Search code examples
jsongoogle-apps-scriptgoogle-bigquerygoogle-apps-script-addonjsonlines

Google Apps Script - How to stream JSON data into BigQuery?


In this reference https://developers.google.com/apps-script/advanced/bigquery,

In order to load CSV data into BigQuery, they use:

var file = DriveApp.getFileById(csvFileId);
  var data = file.getBlob().setContentType('application/octet-stream');

  // Create the data upload job.
  var job = {
    configuration: {
      load: {
        destinationTable: {
          projectId: projectId,
          datasetId: datasetId,
          tableId: tableId
        },
        skipLeadingRows: 1
      }
    }
  };
  job = BigQuery.Jobs.insert(job, projectId, data);

As I understand, they send a blob to BigQuery file.getBlob().setContentType('application/octet-stream');, which is not friendly

How to send a JSON to BigQuery in Apps Script?

With the library @google-cloud/bigquery (using in a project outside of Apps Script), I can do something like this:

https://cloud.google.com/bigquery/streaming-data-into-bigquery#streaminginsertexamples

// Import the Google Cloud client library
const { BigQuery } = require('@google-cloud/bigquery')
const moment = require('moment')

exports.insertUsageLog = async (userId) => {
  const datasetId = 'usage'
  const tableId = 'logs'
  const rows = [
    // The JSON data is collected here
    {
      timestamp: moment.utc().toISOString(),
      userId,
      // Something else ...
    },
  ]

  // Create a client
  const bigqueryClient = new BigQuery()

  // Insert data into a table
  await bigqueryClient
    .dataset(datasetId)
    .table(tableId)
    .insert(rows)
  console.log(`Inserted ${rows.length} rows`)
}

Solution

  • The data payload to BigQuery.Jobs.insert() has to be a blob.

    You can create that blob from either CSV content or a newline delimited JSON. Newline delimited JSON is a distinct form of JSON that is required by BigQuery. It is not natively supported by Apps Script.

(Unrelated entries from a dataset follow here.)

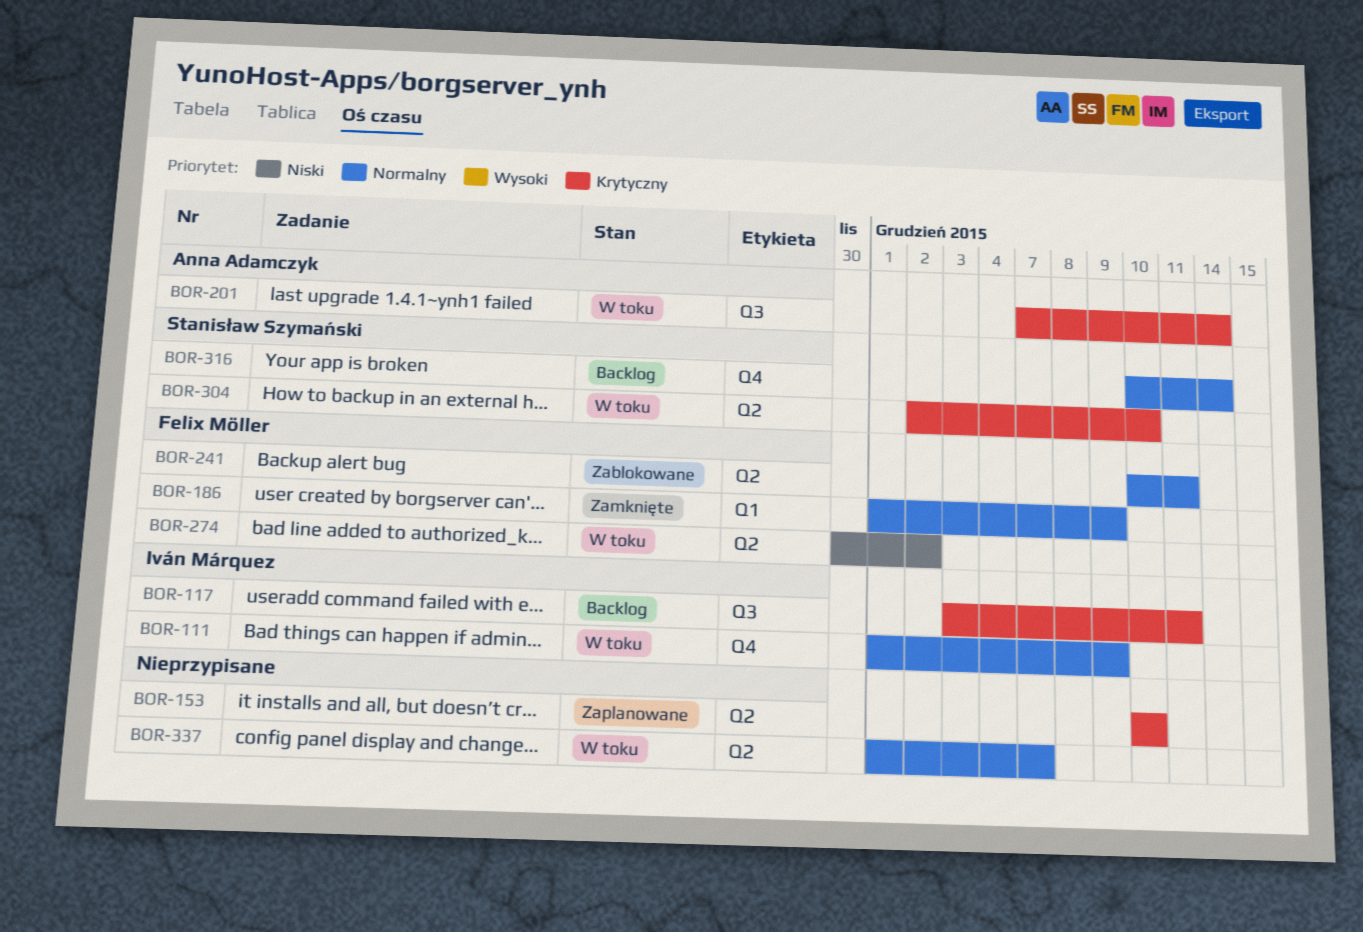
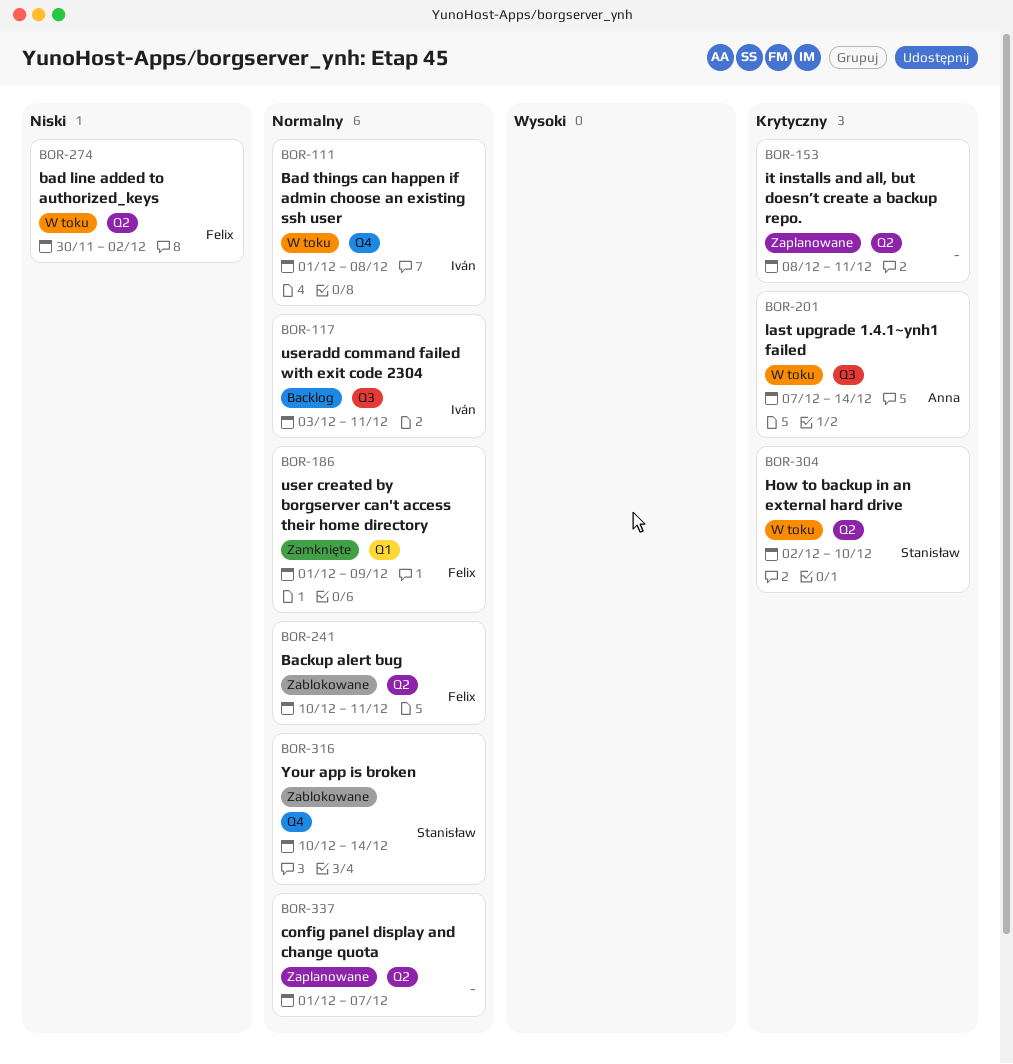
BOR-111, due: Dec 9 -> Dec 8
BOR-117, priority: Krytyczny -> Normalny
BOR-153, start: Dec 10 -> Dec 8
BOR-153, due: Dec 10 -> Dec 11
BOR-316, status: Backlog -> Zablokowane
BOR-337, status: W toku -> Zaplanowane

However, you should be able to convert standard JSON to that format by creating a custom replacer function and passing it as a parameter to JSON.stringify(). Alternatively, you might be able to leverage an existing Javascript library (you might be able to find something via NPM or just doing a search on Github).

    Once you've generated a newline delimited JSON (as either a string or a byte array) you'll need to convert it to a blob using Utilities.newBlob() and pass it to the BigQuery.Jobs.insert() method.